Thanks again, everyone!

 

[Chestermiller]

You still calculated the kinetic energy incorrectly for the end of 6 seconds. It should be:

(0.5)(1200)(27)² Joules. The average power (in watts) is this value divided by 6 seconds.

chet

 

[Medgirl314]

Oh, I missed that it's asking for the TOTAL power output, even though it was implied in some of your guys' posts. I just overcomplicated it.

(0.5)(1200)(27)2
=(0.5)(1200)(729)
=437400 Joules.
=437400/6 Watts
=72900 Watts
=72900/746 horsepower
=97.72 horsepower.

Seems much more likely to me. Could someone please check it?

 

[Chestermiller]

Oh, I missed that it's asking for the TOTAL power output, even though it was implied in some of your guys' posts. I just overcomplicated it.

(0.5)(1200)(27)2
=(0.5)(1200)(729)
=437400 Joules.
=437400/6 Watts
=72900 Watts
=72900/746 horsepower
=97.72 horsepower.

Seems much more likely to me. Could someone please check it?

Looks good.

Chet

 

[Medgirl314]

Thank you!

 

[Mark44]

Slightly off-topic, but the 2CV model name stood for deux chevaux vitesse, which is the speed of two horses, if my French translation is at all accurate. I never understood how two horses could be faster than one. Maybe it meant that if you wanted the car to go really fast, get two horses to pull it.

 

[voko]

Slightly off-topic, but the 2CV model name stood for deux chevaux vitesse, which is the speed of two horses, if my French translation is at all accurate.
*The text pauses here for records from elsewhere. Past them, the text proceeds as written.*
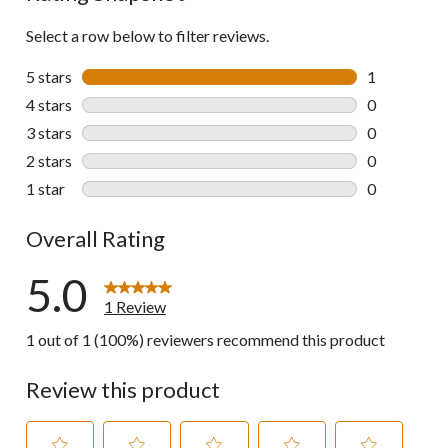
Select a row below to filter reviews.
5 stars
stars
1
1 review wit
4 stars
stars
0
0 reviews wi
3 stars
stars
0
0 reviews wi
2 stars
stars
0
0 reviews wi
1 star
stars
0
0 reviews wi
Overall Rating
5.0
1 Review
1 out of 1 (100%) reviewers recommend this product
Review this product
That corresponds to "deux chevaux-vapeur", which literally means "two steam horses", but in fact means "two tax horsepowers", which is basically a taxation class based in the displacement of the engine, which was close to two real horsepowers in the beginning of the 20th century, but as time went on and the engine efficiencies increased, the discrepancy became very significant.

I never understood how two horses could be faster than one.

This, BTW, is widely held misconception. In just about any western, a horseback rider can easily catch up with and outrun a multi-horse carriage. While in reality it is not necessarily so.

 

[Medgirl314]

I suppose it would depend on the mass and design of the carriage,correct? As well as the exact energy of the horses?

 

[voko]

I suppose it would depend on the mass and design of the carriage,correct?

Yes. Its payload, too.

As well as the exact energy of the horses?

The power developed by the horses is the more accurate way of saying that.

 

[Medgirl314]

The power developed by the horses is the more accurate way of saying that.

Thank you! I couldn't figure out how to put it.